CMTDIDCharcot-Marie-Tooth disease caused by mutation in MPZCharcot-Marie-Tooth disease dominant intermediate type DCharcot-Marie-Tooth disease, dominant Intermediate type DCharcot-Marie-Tooth neuropathy dominant intermediate DDI-CMTDMPZ Charcot-Marie-Tooth diseaseautosomal dominant intermediate Charcot-Marie-Tooth disease type DCharcot Marie Tooth disease dominant intermediate 3Charcot-Marie-Tooth disease, dominant intermediate DCharcot-Marie-Tooth neuropathy, dominant Intermediate DDi-CmtdMPZ-related intermediate Charcot-Marie-Tooth neuropathy

Definition

Autosomal dominant intermediate Charcot-Marie-Tooth disease type D is a rare hereditary motor and sensory neuropathy characterized by intermediate motor median nerve conduction velocities (usually between 25 and 45 m/s) and signs of both axonal degeneration and demyelination without onion bulbs in nerve biopsies.

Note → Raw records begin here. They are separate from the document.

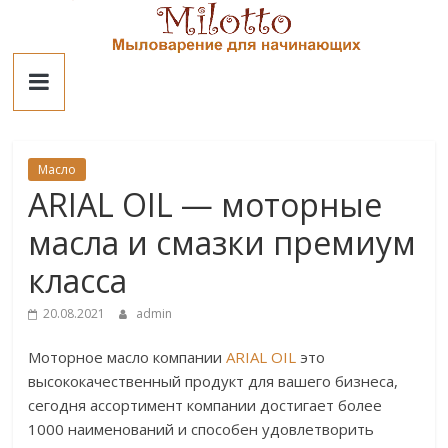
Skip
to
Милотто
content
Масло
ARIAL OIL — моторные
масла и смазки премиум
класса
20.08.2021
admin
Моторное масло компании
ARIAL OIL
это
высококачественный продукт для вашего бизнеса,
сегодня ассортимент компании достигает более
1000 наименований и способен удовлетворить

It presents with usual Charcot-Marie-Tooth disease clinical features of variable severity (progressive muscle weakness and atrophy of the distal extremities, distal sensory loss, reduced or absent deep tendon reflexes, and feet deformities). Other findings in some of the families include debilitating neuropathic pain and mild postural/kinetic upper limb tremor.